==== Excerpt to read ====

One of the places I visited was Kadesh Barnea, or as its officially called Nitzanei Sinai, although the locals still call it by it's old name it had before it moved here after the 1979 Peace Accords from its original location on the Egyptian side of Sinai, near the original biblical site.


My visit here was with Lior, the Moshav's religious person or Ba'al Teshuva. We had schmoozed a bit in advance, and to be honest, Lior was even reluctant to meet. He claimed he didn't have much to say and that his story wasn't too interesting. But I was persistent and we had set up our appointment.  I was a bit taken aback when Lior came out to greet me with a large Kippa, flapping tzitizis and a sefira beard. It didn't match the profile picture of a typical secular Israeli I had seen on my phone. He welcomed us in to his home, showed his chickens where he gets his daily eggs from,  his book shelf reaming with a diverse potpourri of all your greatest sefarim and we sat down on his porch to take in the view of the midbar and to talk. Needless to say, I was intrigued.

==== Extracted information ====

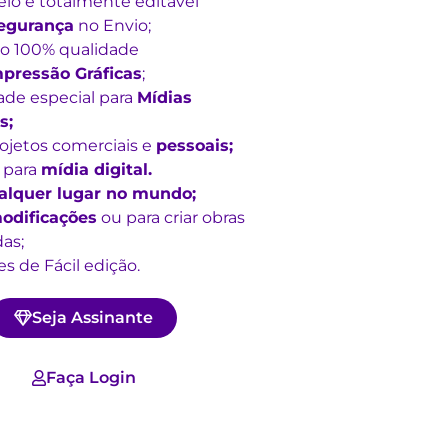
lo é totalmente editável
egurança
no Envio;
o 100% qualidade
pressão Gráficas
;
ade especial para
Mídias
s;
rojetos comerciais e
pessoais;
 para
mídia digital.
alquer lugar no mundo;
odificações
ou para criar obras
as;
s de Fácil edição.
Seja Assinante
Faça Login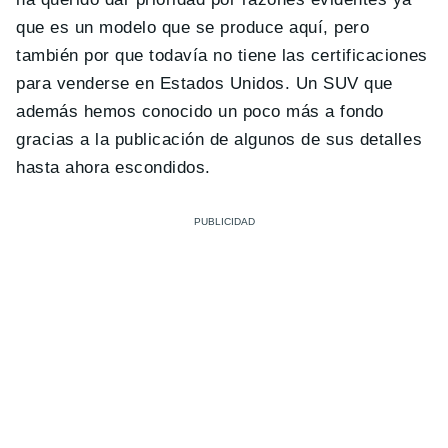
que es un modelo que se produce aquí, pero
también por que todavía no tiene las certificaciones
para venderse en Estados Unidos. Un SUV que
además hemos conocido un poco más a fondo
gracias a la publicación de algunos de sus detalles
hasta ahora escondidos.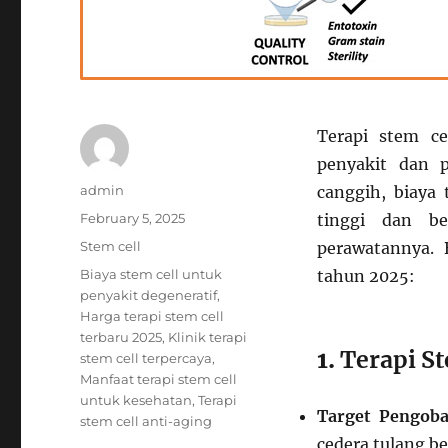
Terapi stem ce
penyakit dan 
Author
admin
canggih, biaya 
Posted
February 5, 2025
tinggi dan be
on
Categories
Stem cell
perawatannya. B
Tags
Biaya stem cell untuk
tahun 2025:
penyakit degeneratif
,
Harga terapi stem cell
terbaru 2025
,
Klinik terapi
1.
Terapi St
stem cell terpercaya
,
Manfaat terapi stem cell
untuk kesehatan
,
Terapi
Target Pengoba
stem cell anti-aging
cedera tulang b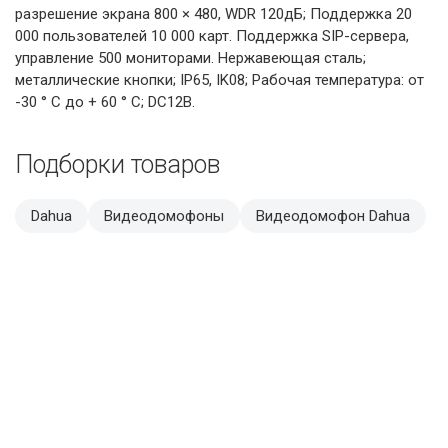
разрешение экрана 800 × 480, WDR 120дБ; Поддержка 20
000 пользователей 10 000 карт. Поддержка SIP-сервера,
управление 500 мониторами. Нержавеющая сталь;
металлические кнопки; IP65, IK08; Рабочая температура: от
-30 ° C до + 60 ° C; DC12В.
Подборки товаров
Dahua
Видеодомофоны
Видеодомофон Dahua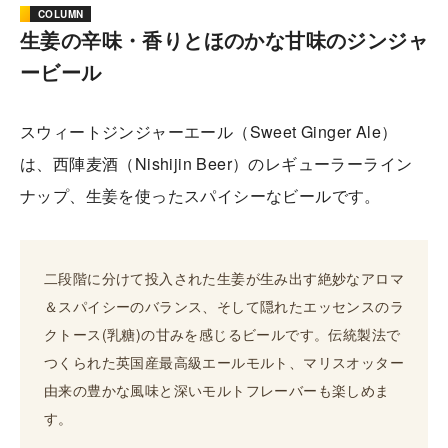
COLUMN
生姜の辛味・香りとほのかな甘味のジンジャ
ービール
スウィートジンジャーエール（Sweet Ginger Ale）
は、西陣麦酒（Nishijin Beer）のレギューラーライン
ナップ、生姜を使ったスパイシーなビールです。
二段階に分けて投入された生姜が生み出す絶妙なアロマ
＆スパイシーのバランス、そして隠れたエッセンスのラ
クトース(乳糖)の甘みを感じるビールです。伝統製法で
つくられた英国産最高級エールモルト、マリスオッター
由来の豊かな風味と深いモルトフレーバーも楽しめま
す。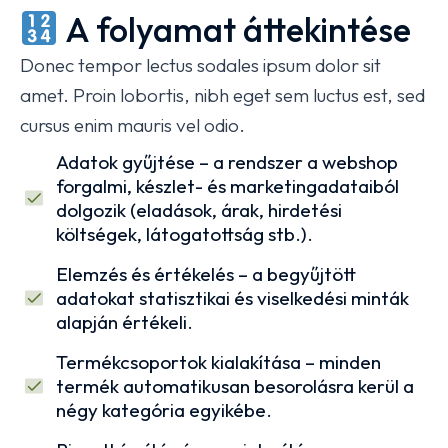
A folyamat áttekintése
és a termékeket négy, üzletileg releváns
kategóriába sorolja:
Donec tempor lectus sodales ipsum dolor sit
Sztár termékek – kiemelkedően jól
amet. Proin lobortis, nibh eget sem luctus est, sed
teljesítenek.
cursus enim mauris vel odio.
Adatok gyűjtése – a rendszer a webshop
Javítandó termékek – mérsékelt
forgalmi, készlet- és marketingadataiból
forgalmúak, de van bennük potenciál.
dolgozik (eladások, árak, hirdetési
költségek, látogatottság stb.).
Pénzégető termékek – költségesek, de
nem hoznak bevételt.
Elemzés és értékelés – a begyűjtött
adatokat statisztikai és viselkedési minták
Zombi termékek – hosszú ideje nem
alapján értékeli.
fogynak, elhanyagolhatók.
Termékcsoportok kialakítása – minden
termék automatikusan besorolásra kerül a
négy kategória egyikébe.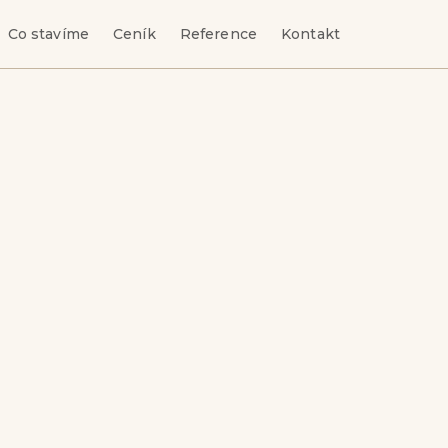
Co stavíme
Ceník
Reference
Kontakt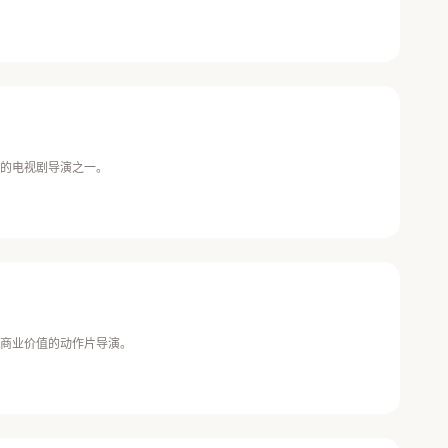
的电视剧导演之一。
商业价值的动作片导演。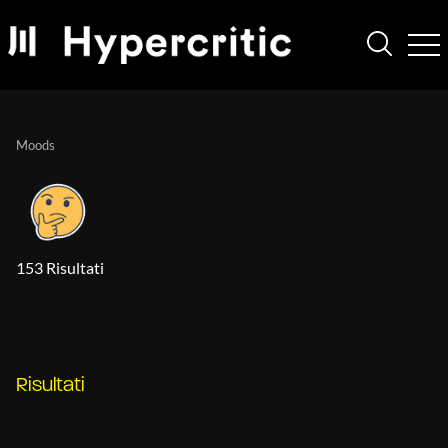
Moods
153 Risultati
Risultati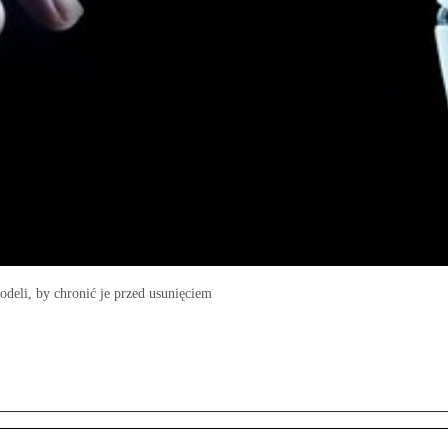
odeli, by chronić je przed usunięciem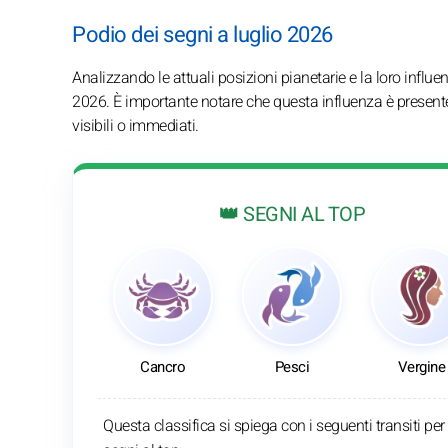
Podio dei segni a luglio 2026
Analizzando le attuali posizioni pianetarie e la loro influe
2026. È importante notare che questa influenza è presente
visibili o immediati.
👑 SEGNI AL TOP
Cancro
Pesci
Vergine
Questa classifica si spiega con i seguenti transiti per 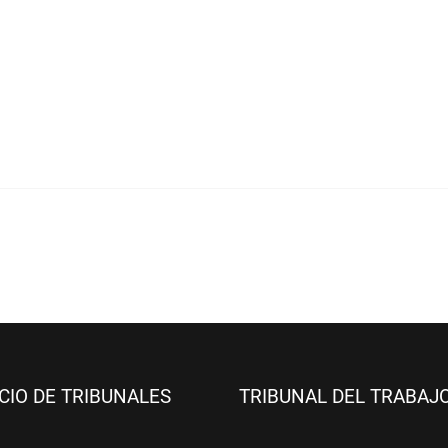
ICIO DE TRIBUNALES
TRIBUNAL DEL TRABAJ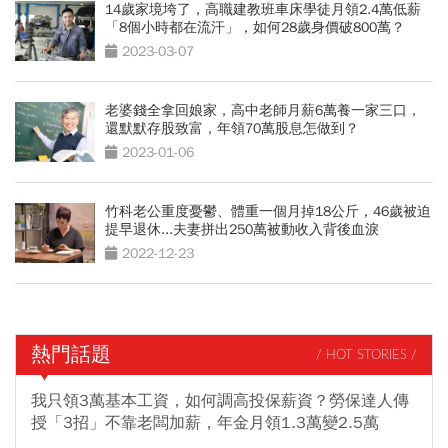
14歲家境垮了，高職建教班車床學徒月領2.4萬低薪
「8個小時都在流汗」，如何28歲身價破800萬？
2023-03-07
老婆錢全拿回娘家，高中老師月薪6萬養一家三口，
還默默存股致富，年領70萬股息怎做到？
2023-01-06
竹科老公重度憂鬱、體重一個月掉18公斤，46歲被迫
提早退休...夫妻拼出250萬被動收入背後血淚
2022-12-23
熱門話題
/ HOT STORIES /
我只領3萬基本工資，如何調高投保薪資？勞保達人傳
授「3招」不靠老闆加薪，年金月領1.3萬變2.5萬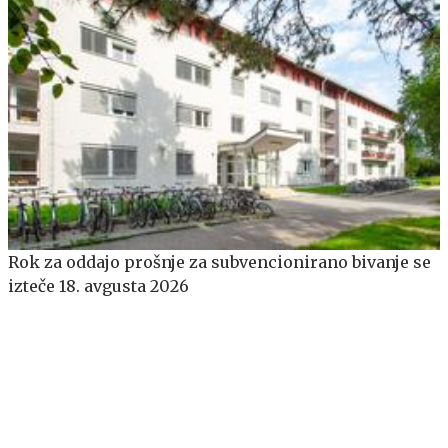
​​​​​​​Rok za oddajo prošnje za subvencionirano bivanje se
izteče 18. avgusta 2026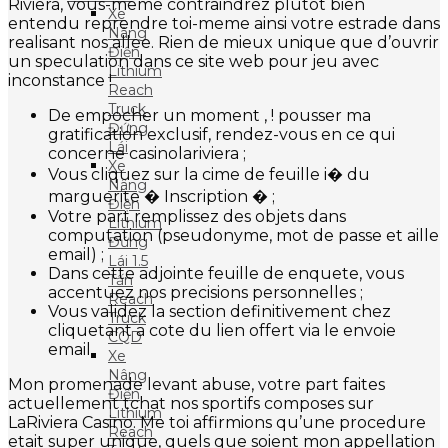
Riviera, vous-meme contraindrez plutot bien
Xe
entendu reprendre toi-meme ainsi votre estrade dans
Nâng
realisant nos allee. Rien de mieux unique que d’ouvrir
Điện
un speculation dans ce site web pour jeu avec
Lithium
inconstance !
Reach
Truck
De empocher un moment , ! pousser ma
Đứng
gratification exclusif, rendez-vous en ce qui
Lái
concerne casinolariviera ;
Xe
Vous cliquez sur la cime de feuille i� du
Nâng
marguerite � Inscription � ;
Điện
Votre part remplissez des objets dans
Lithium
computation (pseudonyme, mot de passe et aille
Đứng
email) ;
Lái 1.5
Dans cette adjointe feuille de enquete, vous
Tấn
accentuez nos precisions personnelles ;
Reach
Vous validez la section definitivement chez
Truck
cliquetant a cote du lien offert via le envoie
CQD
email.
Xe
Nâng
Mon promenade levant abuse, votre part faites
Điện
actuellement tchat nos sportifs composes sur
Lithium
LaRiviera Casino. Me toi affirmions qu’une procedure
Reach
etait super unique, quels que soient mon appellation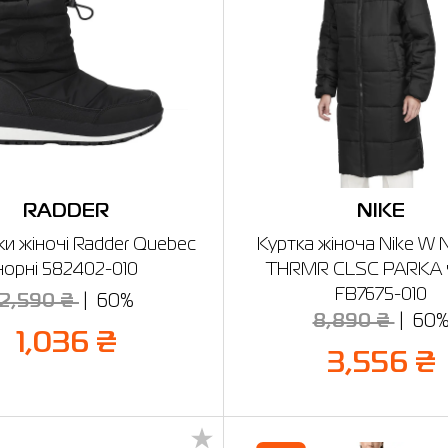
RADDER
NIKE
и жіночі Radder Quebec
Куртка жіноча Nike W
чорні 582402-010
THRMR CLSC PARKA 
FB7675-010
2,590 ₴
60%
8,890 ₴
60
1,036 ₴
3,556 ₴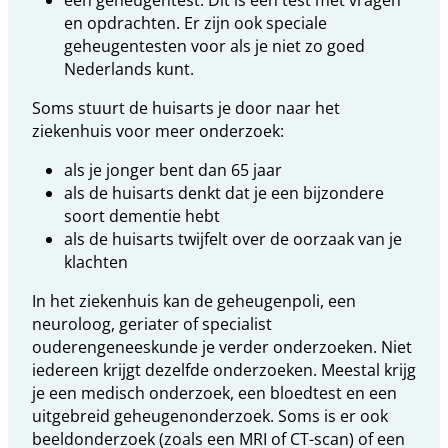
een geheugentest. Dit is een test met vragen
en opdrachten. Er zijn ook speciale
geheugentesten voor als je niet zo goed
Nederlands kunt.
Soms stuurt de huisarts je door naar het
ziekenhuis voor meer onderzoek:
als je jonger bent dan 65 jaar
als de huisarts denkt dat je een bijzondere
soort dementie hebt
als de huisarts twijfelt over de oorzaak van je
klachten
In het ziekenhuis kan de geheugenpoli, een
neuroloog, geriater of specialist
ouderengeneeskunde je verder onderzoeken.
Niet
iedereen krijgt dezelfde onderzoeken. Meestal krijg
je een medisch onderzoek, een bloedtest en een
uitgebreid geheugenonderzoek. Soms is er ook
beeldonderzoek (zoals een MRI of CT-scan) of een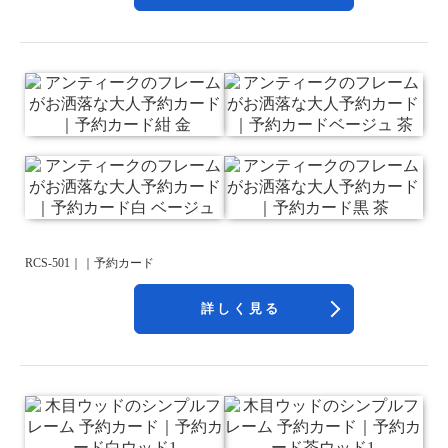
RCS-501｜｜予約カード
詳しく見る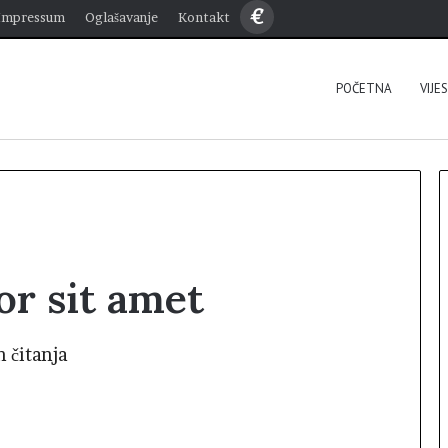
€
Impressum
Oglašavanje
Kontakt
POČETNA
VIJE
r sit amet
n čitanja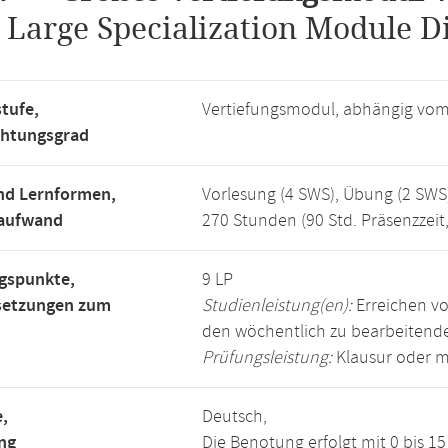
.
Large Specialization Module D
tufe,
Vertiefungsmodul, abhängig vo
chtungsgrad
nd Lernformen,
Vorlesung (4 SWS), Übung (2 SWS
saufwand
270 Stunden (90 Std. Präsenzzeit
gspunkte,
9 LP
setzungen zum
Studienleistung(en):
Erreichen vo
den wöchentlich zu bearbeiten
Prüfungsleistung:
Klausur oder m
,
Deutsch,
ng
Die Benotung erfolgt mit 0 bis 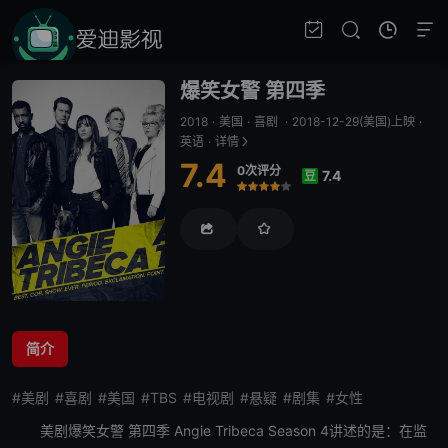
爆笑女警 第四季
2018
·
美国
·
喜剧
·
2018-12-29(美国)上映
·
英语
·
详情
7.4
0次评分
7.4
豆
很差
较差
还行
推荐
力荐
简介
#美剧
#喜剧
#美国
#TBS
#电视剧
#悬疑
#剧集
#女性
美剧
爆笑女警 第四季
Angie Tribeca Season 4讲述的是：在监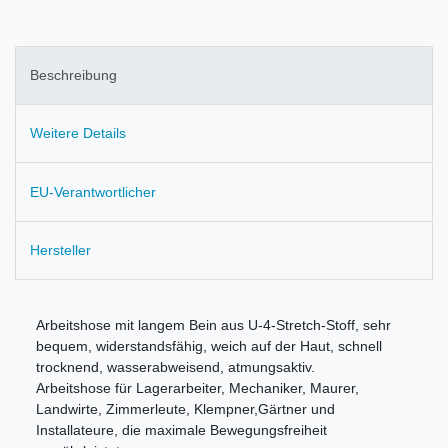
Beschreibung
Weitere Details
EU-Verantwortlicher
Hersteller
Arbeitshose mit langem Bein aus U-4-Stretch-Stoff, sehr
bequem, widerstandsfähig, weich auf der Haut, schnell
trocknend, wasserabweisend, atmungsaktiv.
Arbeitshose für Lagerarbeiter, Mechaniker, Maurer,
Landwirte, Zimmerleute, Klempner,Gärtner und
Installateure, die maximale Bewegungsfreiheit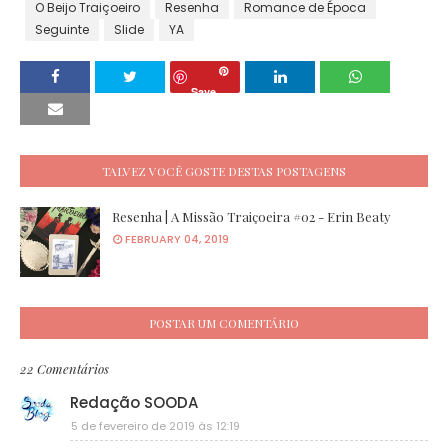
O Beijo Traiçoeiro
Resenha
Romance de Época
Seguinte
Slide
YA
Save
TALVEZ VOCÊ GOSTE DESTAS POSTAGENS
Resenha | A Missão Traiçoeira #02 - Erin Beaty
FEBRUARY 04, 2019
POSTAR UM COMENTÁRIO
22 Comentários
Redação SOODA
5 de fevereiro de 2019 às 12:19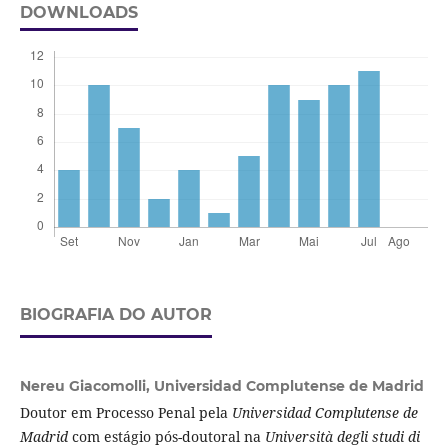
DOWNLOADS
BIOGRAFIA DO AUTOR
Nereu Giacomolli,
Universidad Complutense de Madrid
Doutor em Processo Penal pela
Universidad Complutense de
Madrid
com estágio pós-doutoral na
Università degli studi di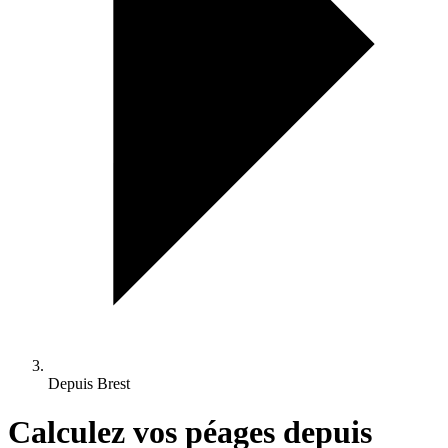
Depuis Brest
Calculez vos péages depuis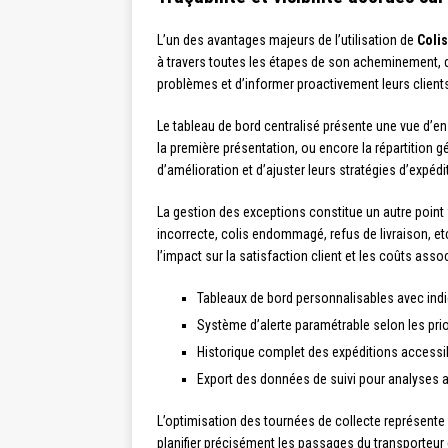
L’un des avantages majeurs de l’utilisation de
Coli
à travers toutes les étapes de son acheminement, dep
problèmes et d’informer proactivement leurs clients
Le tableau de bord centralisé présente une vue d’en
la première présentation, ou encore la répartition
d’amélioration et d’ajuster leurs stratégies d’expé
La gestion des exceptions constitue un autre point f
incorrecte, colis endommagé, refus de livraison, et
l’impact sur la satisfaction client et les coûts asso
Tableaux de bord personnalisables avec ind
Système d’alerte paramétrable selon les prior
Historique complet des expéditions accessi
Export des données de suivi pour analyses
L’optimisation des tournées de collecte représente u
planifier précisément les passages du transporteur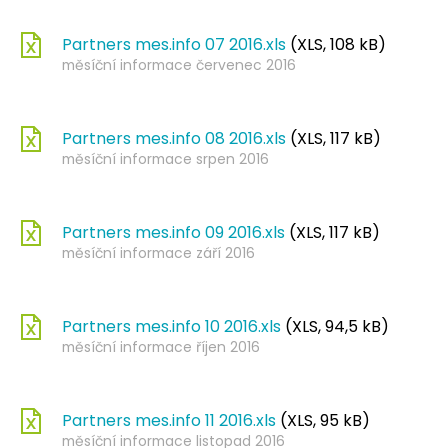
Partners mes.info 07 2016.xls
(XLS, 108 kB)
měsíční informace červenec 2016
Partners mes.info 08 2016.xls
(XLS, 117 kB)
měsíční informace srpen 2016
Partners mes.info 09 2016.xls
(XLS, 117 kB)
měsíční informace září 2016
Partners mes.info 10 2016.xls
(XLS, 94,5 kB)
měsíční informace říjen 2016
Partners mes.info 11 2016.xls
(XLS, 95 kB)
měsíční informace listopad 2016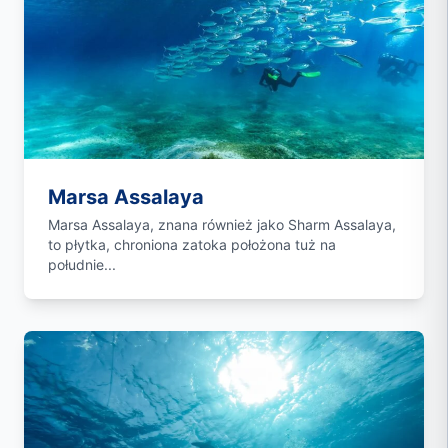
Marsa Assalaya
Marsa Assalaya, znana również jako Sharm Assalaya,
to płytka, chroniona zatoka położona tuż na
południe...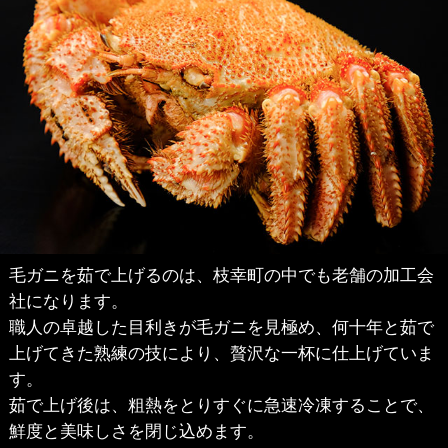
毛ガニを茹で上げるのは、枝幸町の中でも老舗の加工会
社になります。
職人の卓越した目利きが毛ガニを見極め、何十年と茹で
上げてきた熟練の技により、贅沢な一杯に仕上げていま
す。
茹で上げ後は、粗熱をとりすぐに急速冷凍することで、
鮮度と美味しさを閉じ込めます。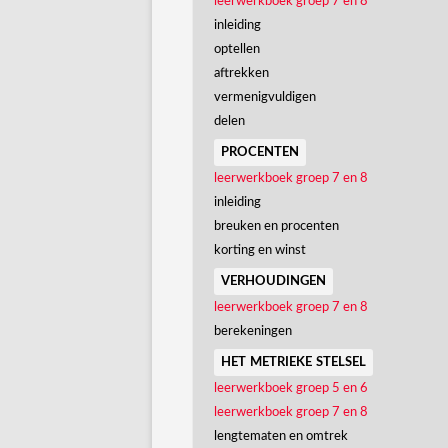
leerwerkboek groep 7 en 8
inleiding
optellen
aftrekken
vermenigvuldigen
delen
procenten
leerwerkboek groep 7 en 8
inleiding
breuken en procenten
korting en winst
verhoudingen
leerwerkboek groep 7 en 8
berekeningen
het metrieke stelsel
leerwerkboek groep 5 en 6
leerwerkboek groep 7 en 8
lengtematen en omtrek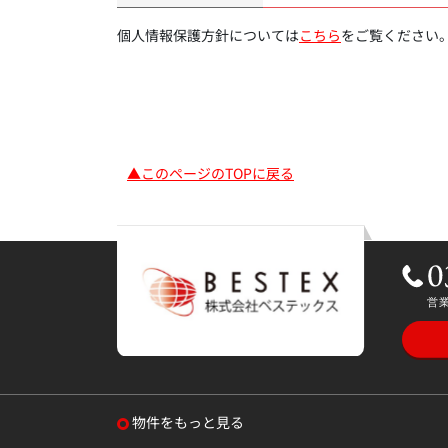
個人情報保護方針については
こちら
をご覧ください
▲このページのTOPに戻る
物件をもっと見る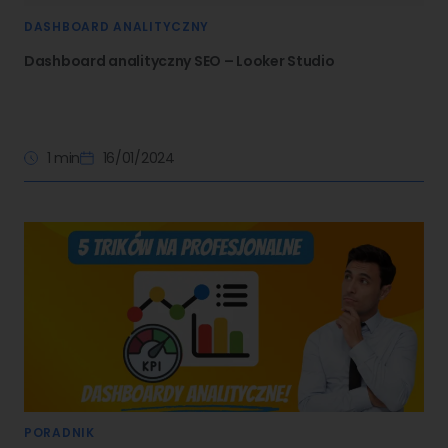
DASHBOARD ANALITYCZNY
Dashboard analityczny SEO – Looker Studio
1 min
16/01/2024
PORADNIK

====

◆ Prompt 1
Can you extract, word for word, the stretch of the Kadesh Barnea passage from "My visit here" through "I was intrigued."?
◆ Prompt 2
Could you continue the passage about the visit to Kadesh Barnea, picking up right after its last sentence?
The lines have no connection to the passage about the visit to Kadesh Barnea.

◆ Exercise answer 1
My visit here was with Lior, the Moshav's religious person or Ba'al Teshuva. We had schmoozed a bit in advance, and to be honest, Lior was even reluctant to meet. He claimed he didn't have much to say and that his story wasn't too interesting. But I was persistent and we had set up our appointment.  I was a bit taken aback when Lior came out to greet me with a large Kippa, flapping tzitizis and a sefira beard. It didn't match the profile picture of a typical secular Israeli I had seen on my phone. He welcomed us in to his home, showed his chickens where he gets his daily eggs from,  his book shelf reaming with a diverse potpourri of all your greatest sefarim and we sat down on his porch to take in the view of the midbar and to talk. Needless to say, I was intrigued.

◆ Exercise answer 2
Lior was raised in Lehavim in a secular home near Beer Sheva, where he had never heard kiddush in his life and even their Pesach seder was only a family meal. His father was a socialist lawyer who was a very special man of Chesed, that had left religion very young, however he was always involved and would bring Lior with him on his daily trips to the street picking up homeless people and taking care of them and eventually established the first shelter in Beer Sheva.


In a fascinating way his father also served as his shadchan. Their close family friend and neighbor had become sick and Lior's father who had at that time already moved on to becoming a hospice adviser, would visit him daily. Yet, as his condition worsened and with all of the overwhelming sorrow that he was experiencing himself, Lior's father died suddenly at age 51 years old. Meanwhile the neighbor would ask daily where his friend was, as they didn't want to tell him. Until he went up to the porch and saw the shiva sign for his friend and understood. The next day the neighbor died as well at the young age of 47. Shira, the neighbor's daughter was Lior's sister's best friend and Lior and she met being menachem avel one another. They hit it off and have been together since. The Rav that buried their fathers was the same that married the two of them.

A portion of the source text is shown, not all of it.